M. le rapporteur nous a fait observer que, si la France dispose du plus long linéaire navigable d’Europe – ce qui est une chance pour notre pays – son réseau est malheureusement en mauvais état et en grande partie impropre au fret contemporain. Les investissements nécessaires pour moderniser le réseau principal, utilisé actuellement en dessous de ses capacités, sont donc importants.

Nous nous félicitons, en conséquence, du dépôt de ce projet de loi par le Gouvernement.

En 2012, il n’y aura pas de changement sur les conditions financières et comptables. Mais, au 1er janvier 2013, il y aura lieu, bien évidemment, de verser à VNF la masse salariale des 4 400 agents de l’État qui seront placés sous l’autorité fonctionnelle de VNF, soit une dotation de l’État complémentaire estimée entre 180 millions et 200 millions d’euros. Il conviendra de prévoir une hausse de la dotation liée à l’évolution de la masse salariale pour la revalorisation des salaires.

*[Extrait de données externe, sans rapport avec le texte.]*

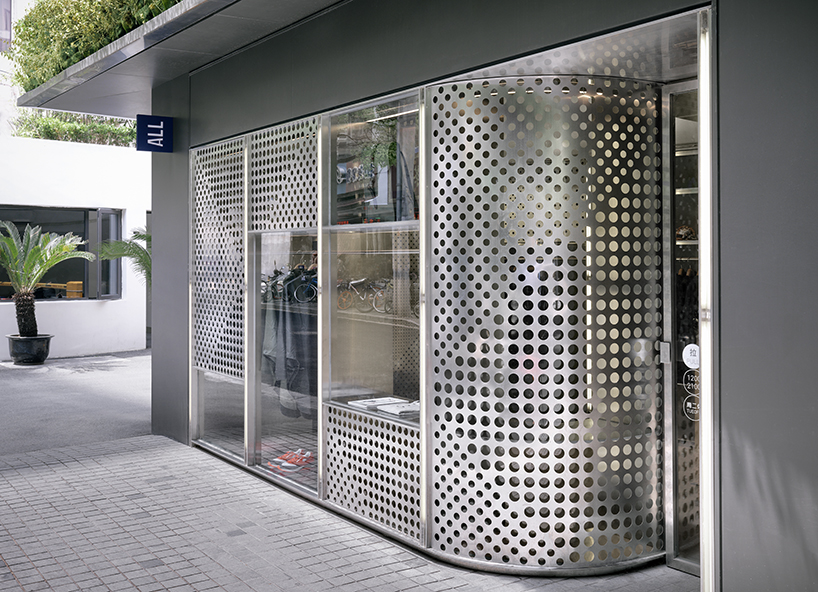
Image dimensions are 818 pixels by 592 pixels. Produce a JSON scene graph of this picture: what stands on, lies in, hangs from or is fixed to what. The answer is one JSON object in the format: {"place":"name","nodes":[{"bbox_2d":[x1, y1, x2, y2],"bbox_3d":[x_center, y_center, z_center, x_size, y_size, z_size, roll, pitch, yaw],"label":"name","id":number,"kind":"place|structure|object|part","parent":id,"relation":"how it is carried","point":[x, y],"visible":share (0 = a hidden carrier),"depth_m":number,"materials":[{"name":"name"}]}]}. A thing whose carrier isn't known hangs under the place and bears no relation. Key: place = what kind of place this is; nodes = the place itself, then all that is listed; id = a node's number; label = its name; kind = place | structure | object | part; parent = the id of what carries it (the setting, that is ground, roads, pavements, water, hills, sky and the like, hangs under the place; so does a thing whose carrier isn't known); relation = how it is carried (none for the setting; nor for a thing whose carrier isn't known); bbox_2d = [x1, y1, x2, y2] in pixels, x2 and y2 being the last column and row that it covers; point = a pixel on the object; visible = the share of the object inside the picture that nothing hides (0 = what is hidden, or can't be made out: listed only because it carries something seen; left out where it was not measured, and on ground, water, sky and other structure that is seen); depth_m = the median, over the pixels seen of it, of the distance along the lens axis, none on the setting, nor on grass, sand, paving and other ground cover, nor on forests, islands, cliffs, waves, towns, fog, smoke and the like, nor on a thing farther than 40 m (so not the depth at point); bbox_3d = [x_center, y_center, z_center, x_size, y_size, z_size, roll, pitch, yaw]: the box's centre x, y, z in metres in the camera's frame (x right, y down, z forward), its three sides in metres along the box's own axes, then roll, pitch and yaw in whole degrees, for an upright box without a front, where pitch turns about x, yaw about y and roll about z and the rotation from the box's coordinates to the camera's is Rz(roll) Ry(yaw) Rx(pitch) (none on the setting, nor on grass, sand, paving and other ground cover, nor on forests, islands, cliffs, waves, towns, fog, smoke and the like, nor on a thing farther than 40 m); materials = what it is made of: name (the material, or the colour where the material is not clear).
{"place":"outdoors","nodes":[
{"label":"outdoors","id":0,"kind":"place"},
{"bbox_2d":[0,0,150,356],"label":"white building","id":1,"kind":"structure","parent":0,"point":[102,310],"depth_m":15.62,"materials":[{"name":"white paint"}]},
{"bbox_2d":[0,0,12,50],"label":"window","id":2,"kind":"structure","parent":1,"relation":"in","point":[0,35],"depth_m":17.55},
{"bbox_2d":[0,205,123,301],"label":"window","id":3,"kind":"structure","parent":1,"relation":"in","point":[2,297],"depth_m":15.13,"materials":[{"name":"glass"}]},
{"bbox_2d":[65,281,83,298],"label":"crate","id":4,"kind":"object","parent":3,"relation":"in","point":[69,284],"visible":0.54,"depth_m":16.53,"materials":[{"name":"orange"}]},
{"bbox_2d":[13,109,138,146],"bbox_3d":[-6.694,-3.471,16.951,4.140,0.988,1.368,-1,1,-38],"label":"hedge","id":5,"kind":"object","parent":1,"relation":"on","point":[60,115],"visible":0.41,"depth_m":16.50,"materials":[{"name":"green plant"}]},
{"bbox_2d":[0,348,152,457],"label":"asphalt road","id":6,"kind":"structure","parent":0,"point":[9,392],"materials":[{"name":"grey"}]},
{"bbox_2d":[7,334,51,364],"bbox_3d":[-6.556,1.008,13.635,0.741,0.454,0.751,-1,1,-38],"label":"plant pot","id":7,"kind":"object","parent":6,"relation":"on","point":[44,354],"visible":0.87,"depth_m":13.37,"materials":[{"name":"black ceramic"}]},
{"bbox_2d":[0,221,91,334],"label":"palm tree","id":8,"kind":"object","parent":7,"relation":"in","point":[30,252],"visible":0.98,"depth_m":13.39,"materials":[{"name":"plant"}]},
{"label":"palm trunk","id":9,"kind":"part","parent":8,"relation":"part of","materials":[{"name":"brown plant"}]},
{"bbox_2d":[0,433,696,591],"label":"brick pavement","id":10,"kind":"structure","parent":0,"point":[131,586],"materials":[{"name":"grey brick"}]},
{"bbox_2d":[73,0,817,591],"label":"shop building","id":11,"kind":"structure","parent":0,"point":[738,345],"depth_m":3.81,"materials":[{"name":"grey paint"}]},
{"bbox_2d":[137,114,173,151],"bbox_3d":[-2.345,-1.483,7.295,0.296,0.364,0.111,-1,1,-38],"label":"blue sign","id":12,"kind":"object","parent":11,"relation":"attached to","point":[156,126],"visible":0.98,"depth_m":7.27,"materials":[{"name":"blue"}]},
{"bbox_2d":[11,0,346,119],"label":"canopy","id":13,"kind":"object","parent":11,"relation":"attached to","point":[204,30],"visible":0.85,"depth_m":6.21,"materials":[{"name":"grey metal"}]},
{"bbox_2d":[6,0,189,91],"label":"hedge","id":14,"kind":"object","parent":13,"relation":"on","point":[77,7],"visible":0.33,"depth_m":7.43,"materials":[{"name":"green plant"}]},
{"bbox_2d":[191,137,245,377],"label":"perforated panel","id":15,"kind":"object","parent":11,"relation":"attached to","point":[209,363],"visible":0.9,"depth_m":6.67,"materials":[{"name":"silver metal"}]},
{"bbox_2d":[194,371,245,462],"bbox_3d":[-1.607,0.992,6.805,0.086,0.849,1.091,-1,1,-38],"label":"window","id":16,"kind":"structure","parent":11,"relation":"in","point":[226,382],"depth_m":6.82,"materials":[{"name":"clear glass"}]},
{"bbox_2d":[249,233,318,494],"bbox_3d":[-0.825,0.369,5.684,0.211,2.115,1.199,-1,1,-38],"label":"display window","id":17,"kind":"structure","parent":11,"relation":"in","point":[259,427],"depth_m":5.82,"materials":[{"name":"clear glass"}]},
{"bbox_2d":[262,265,317,413],"bbox_3d":[-0.877,0.340,6.114,0.556,1.088,0.713,-1,1,-38],"label":"hanging clothes","id":18,"kind":"object","parent":17,"relation":"in","point":[287,287],"visible":0.58,"depth_m":5.98,"materials":[{"name":"fabric"}]},
{"bbox_2d":[267,449,313,474],"bbox_3d":[-0.904,1.306,6.130,0.389,0.099,0.374,-1,1,-38],"label":"shoes","id":19,"kind":"object","parent":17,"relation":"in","point":[291,455],"visible":0.72,"depth_m":6.05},
{"bbox_2d":[250,117,319,230],"bbox_3d":[-0.907,-0.852,5.732,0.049,0.779,0.966,-1,1,-38],"label":"panel","id":20,"kind":"object","parent":11,"relation":"attached to","point":[301,221],"visible":0.93,"depth_m":5.70,"materials":[{"name":"silver metal"}]},
{"bbox_2d":[322,405,421,543],"bbox_3d":[-0.225,1.078,4.860,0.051,0.639,0.960,-1,1,-38],"label":"panel","id":21,"kind":"object","parent":11,"relation":"attached to","point":[353,417],"visible":0.88,"depth_m":4.83,"materials":[{"name":"silver metal"}]},
{"bbox_2d":[323,228,421,421],"bbox_3d":[-0.163,0.165,4.965,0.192,1.284,1.243,-1,1,-38],"label":"display window","id":22,"kind":"structure","parent":11,"relation":"in","point":[353,373],"depth_m":5.09,"materials":[{"name":"clear glass"}]},
{"bbox_2d":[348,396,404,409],"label":"folded clothes","id":23,"kind":"object","parent":22,"relation":"in","point":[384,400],"visible":0.82,"depth_m":5.11,"materials":[{"name":"white paper"}]},
{"bbox_2d":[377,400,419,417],"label":"folded clothes","id":24,"kind":"object","parent":22,"relation":"in","point":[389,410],"visible":0.78,"depth_m":4.78,"materials":[{"name":"white paper"}]},
{"bbox_2d":[326,93,420,224],"bbox_3d":[-0.188,-0.781,4.970,0.151,0.828,1.300,-1,1,-38],"label":"upper window","id":25,"kind":"structure","parent":11,"relation":"in","point":[399,211],"depth_m":5.02,"materials":[{"name":"clear glass"}]},
{"bbox_2d":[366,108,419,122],"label":"ceiling light","id":26,"kind":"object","parent":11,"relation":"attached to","point":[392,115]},
{"bbox_2d":[427,74,664,573],"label":"perforated panel","id":27,"kind":"object","parent":11,"relation":"attached to","point":[504,113],"visible":0.98,"depth_m":4.08,"materials":[{"name":"silver metal"}]},
{"bbox_2d":[662,80,700,579],"bbox_3d":[1.555,0.221,3.837,0.213,2.557,0.895,-1,1,-38],"label":"glass door","id":28,"kind":"structure","parent":11,"relation":"in","point":[675,427],"depth_m":4.05,"materials":[{"name":"clear glass"}]},
{"bbox_2d":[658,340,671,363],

Enfin, je redis qu’il n’est pas cohérent de mettre VNF à contribution pour le plan anti-déficit 2012 eu égard aux besoins de mise en œuvre du contrat d’objectifs et de performance 2010-2013. Je vous remercie donc, monsieur le ministre, de bien vouloir nous donner des précisions sur ce point et de nous rassurer.

Je ne peux terminer mon propos sans rendre hommage à l’excellent travail de notre rapporteur, par ailleurs président du groupe d’études sénatorial sur les voies navigables.